Job ▸
Starting at the line that holds "Privacy Overview" and stopping at the line that holds "how you use", restate the records below word for word, with both of those lines included.
═══ Supplied records ═══
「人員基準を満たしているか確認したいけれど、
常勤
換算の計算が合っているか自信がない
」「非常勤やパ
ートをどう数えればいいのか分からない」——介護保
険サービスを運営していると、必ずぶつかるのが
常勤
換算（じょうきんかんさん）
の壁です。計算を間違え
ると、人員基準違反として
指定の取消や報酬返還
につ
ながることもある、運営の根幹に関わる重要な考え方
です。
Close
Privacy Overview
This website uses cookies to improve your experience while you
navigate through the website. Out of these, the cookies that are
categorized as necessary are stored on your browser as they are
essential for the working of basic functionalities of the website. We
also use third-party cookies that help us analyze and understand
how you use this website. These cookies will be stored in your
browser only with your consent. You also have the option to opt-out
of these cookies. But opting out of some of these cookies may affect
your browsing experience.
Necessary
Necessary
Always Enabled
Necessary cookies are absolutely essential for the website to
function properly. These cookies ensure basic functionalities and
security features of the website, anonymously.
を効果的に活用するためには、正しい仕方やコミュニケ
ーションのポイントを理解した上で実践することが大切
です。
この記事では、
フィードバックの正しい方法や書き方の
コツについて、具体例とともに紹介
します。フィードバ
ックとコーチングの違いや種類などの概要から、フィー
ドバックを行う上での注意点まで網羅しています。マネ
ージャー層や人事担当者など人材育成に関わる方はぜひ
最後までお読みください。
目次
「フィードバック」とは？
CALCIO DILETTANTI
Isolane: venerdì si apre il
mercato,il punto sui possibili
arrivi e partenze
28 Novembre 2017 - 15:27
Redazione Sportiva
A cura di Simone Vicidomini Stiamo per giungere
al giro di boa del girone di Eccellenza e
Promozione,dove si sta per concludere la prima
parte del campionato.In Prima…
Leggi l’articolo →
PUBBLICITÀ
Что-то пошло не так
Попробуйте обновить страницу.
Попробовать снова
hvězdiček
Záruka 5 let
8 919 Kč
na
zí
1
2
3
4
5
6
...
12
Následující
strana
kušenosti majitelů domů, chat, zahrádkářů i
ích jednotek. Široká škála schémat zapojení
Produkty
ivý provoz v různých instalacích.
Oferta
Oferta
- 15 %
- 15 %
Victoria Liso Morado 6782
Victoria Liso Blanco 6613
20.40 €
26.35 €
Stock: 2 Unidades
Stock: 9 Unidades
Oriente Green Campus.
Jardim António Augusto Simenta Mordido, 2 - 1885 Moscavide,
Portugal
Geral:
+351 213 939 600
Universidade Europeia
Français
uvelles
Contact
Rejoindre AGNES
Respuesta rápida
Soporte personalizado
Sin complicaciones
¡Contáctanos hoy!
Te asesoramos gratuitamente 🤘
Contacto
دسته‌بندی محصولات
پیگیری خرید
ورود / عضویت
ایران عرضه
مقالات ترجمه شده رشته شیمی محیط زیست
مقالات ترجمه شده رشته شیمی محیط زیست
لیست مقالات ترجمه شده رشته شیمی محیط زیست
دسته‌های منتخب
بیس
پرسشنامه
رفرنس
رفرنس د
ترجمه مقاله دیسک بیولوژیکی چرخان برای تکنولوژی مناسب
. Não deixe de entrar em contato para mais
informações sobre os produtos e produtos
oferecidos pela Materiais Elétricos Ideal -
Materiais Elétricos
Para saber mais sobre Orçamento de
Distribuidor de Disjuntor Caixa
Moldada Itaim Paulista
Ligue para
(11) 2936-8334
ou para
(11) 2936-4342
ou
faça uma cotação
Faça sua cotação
═══
Expected output ▸
Privacy Overview
This website uses cookies to improve your experience while you
navigate through the website. Out of these, the cookies that are
categorized as necessary are stored on your browser as they are
essential for the working of basic functionalities of the website. We
also use third-party cookies that help us analyze and understand
how you use this website. These cookies will be stored in your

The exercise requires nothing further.